= Data supplied =
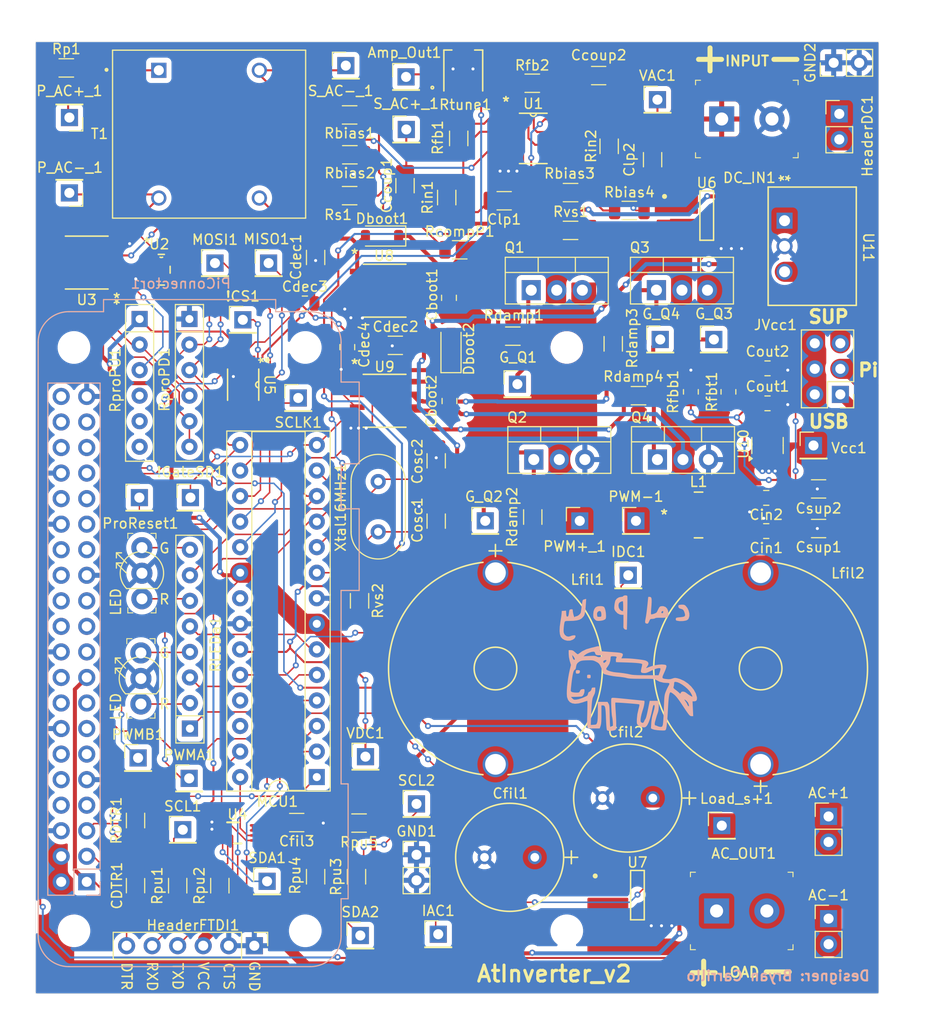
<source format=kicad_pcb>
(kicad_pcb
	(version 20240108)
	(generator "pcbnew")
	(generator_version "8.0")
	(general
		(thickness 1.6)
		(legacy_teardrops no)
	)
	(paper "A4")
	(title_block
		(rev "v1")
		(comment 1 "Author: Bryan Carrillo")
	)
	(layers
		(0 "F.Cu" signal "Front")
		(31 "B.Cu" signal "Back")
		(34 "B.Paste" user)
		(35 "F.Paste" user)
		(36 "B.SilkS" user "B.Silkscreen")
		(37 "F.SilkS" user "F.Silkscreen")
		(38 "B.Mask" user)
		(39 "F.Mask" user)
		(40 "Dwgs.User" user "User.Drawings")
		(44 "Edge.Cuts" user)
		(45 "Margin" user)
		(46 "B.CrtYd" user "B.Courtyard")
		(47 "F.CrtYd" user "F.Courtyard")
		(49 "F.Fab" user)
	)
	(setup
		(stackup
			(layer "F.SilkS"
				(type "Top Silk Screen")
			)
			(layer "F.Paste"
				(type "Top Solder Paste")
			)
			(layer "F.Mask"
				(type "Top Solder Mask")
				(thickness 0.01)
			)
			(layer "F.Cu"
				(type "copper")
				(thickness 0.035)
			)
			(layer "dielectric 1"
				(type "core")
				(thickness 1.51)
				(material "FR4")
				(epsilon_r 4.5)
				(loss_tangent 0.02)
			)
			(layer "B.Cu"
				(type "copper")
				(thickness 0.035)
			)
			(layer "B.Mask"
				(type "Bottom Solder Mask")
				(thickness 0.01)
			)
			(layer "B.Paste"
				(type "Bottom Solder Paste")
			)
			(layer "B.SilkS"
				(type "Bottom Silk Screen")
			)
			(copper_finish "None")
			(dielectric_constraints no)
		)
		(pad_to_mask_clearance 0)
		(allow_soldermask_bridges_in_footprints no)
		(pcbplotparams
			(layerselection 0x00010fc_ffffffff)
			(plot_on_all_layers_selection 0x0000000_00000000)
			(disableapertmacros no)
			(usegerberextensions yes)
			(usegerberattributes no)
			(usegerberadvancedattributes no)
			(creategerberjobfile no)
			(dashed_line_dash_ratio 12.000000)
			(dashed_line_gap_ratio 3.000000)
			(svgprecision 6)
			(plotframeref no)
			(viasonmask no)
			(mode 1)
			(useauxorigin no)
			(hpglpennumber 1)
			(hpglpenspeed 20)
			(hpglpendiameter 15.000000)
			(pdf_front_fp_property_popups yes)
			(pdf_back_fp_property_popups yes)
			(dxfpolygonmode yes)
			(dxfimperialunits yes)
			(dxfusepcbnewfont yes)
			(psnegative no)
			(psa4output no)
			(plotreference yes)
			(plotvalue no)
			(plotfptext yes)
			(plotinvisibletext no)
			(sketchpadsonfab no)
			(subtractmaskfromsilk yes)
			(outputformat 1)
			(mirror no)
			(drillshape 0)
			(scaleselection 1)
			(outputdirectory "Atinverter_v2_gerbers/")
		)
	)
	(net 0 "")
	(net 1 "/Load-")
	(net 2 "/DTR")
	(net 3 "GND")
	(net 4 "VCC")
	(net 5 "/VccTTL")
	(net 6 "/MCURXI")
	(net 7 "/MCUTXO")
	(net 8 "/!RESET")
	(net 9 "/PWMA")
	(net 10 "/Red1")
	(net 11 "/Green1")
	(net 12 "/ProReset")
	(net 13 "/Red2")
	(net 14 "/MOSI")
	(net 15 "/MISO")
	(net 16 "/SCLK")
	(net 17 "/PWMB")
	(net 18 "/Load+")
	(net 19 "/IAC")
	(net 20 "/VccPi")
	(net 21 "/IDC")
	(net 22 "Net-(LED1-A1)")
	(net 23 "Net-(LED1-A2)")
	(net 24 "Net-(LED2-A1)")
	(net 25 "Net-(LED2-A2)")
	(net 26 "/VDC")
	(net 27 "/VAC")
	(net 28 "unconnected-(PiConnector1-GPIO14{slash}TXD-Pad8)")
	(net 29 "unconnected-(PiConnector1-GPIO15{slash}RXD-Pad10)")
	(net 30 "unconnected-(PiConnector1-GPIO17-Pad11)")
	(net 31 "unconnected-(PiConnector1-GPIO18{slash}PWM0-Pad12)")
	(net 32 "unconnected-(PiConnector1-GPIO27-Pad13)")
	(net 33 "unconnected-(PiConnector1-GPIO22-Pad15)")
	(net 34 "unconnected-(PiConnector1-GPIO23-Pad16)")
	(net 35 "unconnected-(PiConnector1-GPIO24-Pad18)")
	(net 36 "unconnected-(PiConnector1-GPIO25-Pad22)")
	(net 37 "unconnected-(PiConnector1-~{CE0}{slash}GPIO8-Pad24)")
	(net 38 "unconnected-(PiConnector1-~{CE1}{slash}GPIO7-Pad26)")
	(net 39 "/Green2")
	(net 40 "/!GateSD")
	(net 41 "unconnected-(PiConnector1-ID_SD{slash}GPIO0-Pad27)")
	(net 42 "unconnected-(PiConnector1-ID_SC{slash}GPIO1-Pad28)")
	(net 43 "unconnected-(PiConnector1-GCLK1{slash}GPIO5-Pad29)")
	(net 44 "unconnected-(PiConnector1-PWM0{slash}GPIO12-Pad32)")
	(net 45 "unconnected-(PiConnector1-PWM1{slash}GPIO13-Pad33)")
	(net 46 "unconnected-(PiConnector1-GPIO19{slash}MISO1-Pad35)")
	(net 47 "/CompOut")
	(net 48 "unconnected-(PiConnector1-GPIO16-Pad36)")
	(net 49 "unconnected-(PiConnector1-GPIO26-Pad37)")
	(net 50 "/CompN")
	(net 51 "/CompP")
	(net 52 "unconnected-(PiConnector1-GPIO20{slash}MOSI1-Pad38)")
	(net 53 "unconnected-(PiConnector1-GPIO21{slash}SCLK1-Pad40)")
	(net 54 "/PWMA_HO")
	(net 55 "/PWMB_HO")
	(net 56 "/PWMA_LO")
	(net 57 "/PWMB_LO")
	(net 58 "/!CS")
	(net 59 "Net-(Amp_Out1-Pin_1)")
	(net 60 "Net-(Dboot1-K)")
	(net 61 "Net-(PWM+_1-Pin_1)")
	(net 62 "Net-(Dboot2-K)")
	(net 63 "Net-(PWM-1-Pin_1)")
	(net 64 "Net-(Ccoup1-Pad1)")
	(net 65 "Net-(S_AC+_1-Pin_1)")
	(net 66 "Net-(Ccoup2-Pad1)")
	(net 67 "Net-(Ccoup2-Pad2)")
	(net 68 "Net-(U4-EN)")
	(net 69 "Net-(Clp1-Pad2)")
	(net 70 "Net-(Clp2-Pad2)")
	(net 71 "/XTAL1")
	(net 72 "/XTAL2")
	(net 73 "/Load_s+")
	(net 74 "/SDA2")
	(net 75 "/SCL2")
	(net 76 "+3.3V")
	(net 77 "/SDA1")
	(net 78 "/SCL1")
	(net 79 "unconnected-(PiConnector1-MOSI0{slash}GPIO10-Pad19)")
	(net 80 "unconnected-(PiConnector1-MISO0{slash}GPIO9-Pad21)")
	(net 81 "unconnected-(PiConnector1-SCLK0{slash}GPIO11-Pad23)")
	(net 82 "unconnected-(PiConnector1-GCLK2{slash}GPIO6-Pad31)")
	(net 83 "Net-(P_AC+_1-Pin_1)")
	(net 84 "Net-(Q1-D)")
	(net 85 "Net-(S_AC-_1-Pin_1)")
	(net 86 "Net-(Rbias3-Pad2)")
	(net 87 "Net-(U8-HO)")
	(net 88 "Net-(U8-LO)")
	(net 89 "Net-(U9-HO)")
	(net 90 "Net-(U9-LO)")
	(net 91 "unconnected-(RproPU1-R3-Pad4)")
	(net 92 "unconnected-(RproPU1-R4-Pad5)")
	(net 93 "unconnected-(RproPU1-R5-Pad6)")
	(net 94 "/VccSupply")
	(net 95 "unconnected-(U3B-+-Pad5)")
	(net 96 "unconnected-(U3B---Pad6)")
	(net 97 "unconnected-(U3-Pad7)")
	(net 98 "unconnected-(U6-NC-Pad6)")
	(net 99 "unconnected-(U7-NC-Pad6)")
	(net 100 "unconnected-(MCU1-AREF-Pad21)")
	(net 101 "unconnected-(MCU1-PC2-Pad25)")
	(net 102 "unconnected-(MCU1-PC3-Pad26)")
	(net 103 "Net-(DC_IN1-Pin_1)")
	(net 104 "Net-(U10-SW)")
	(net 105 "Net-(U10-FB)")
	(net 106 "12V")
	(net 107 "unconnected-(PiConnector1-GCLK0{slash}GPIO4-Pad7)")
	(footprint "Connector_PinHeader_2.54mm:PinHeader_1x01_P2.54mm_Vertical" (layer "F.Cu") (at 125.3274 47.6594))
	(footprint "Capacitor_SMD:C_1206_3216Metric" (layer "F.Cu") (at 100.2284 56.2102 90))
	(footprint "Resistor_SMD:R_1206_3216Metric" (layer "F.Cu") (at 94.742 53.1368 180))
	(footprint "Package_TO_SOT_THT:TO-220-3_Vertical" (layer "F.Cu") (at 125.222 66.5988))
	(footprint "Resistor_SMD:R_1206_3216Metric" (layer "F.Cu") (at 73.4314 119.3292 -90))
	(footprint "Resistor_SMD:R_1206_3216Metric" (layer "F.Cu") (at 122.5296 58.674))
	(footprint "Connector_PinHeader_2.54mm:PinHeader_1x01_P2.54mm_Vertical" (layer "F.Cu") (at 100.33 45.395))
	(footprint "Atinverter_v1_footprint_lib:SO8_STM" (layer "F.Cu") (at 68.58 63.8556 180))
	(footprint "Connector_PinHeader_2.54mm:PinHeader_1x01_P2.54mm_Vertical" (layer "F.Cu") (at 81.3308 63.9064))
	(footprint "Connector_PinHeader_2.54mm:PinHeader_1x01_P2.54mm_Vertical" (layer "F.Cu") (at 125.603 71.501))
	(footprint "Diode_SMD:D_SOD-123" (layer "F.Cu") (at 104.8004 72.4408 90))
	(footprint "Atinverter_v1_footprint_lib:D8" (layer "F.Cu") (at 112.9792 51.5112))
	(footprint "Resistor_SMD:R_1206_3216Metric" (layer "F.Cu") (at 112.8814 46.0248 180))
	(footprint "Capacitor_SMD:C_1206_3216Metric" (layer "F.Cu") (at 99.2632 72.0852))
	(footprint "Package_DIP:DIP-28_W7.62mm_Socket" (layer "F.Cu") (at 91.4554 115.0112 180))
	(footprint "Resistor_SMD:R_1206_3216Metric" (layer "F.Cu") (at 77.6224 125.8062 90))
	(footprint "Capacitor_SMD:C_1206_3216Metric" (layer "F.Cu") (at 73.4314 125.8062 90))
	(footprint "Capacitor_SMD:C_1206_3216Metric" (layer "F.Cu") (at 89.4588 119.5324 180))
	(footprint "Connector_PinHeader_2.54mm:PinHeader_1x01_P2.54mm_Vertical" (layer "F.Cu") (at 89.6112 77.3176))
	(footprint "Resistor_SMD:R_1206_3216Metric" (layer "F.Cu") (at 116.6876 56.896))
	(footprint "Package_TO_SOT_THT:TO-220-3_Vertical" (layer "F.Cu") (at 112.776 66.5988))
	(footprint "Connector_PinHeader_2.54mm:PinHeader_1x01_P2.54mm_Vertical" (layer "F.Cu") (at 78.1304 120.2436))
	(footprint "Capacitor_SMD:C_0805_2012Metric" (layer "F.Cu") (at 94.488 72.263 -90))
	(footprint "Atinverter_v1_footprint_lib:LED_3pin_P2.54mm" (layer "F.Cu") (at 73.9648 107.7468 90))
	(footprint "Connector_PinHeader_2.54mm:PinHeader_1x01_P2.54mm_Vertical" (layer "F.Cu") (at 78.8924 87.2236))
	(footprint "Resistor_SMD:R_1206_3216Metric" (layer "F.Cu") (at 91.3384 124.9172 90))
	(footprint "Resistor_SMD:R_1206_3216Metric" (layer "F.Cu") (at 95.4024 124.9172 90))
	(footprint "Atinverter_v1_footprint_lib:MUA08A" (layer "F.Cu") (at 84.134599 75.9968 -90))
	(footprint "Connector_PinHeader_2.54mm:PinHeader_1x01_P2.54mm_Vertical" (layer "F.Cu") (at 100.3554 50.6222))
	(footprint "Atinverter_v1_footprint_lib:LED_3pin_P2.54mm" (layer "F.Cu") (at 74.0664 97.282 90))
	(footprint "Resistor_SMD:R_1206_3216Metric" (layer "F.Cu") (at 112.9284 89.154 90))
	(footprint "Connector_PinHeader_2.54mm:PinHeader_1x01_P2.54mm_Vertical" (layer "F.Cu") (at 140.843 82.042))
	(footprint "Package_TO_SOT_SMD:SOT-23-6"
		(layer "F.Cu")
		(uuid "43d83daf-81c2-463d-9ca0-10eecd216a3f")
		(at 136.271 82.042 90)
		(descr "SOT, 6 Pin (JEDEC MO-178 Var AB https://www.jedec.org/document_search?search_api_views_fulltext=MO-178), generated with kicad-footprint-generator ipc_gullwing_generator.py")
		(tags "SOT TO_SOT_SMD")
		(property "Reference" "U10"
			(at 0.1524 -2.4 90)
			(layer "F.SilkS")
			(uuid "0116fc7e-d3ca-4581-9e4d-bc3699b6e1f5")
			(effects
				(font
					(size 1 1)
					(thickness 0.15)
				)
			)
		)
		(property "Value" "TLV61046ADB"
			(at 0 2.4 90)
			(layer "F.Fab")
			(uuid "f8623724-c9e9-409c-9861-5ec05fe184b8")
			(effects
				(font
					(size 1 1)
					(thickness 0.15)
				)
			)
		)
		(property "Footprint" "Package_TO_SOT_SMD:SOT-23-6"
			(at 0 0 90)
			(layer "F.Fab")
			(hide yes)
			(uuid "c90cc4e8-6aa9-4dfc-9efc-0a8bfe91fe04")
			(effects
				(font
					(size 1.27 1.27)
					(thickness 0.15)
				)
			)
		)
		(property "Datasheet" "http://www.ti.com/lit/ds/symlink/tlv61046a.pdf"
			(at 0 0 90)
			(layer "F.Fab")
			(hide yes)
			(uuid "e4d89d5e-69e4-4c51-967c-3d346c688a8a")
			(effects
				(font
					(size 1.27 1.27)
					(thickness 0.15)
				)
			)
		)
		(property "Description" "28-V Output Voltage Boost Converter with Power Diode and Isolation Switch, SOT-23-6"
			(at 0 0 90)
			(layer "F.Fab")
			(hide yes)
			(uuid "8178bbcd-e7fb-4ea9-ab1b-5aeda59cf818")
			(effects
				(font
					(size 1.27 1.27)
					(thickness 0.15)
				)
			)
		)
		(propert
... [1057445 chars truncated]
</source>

= Work to be completed =
Restate word for word the lines of the data above, starting at the line containing "(at 81.3308 63.9064))" and ending at the line containing "(at 112.9792 51.5112))", both included, and nothing more.

= Reply =
	(footprint "Connector_PinHeader_2.54mm:PinHeader_1x01_P2.54mm_Vertical" (layer "F.Cu") (at 81.3308 63.9064))
	(footprint "Connector_PinHeader_2.54mm:PinHeader_1x01_P2.54mm_Vertical" (layer "F.Cu") (at 125.603 71.501))
	(footprint "Diode_SMD:D_SOD-123" (layer "F.Cu") (at 104.8004 72.4408 90))
	(footprint "Atinverter_v1_footprint_lib:D8" (layer "F.Cu") (at 112.9792 51.5112))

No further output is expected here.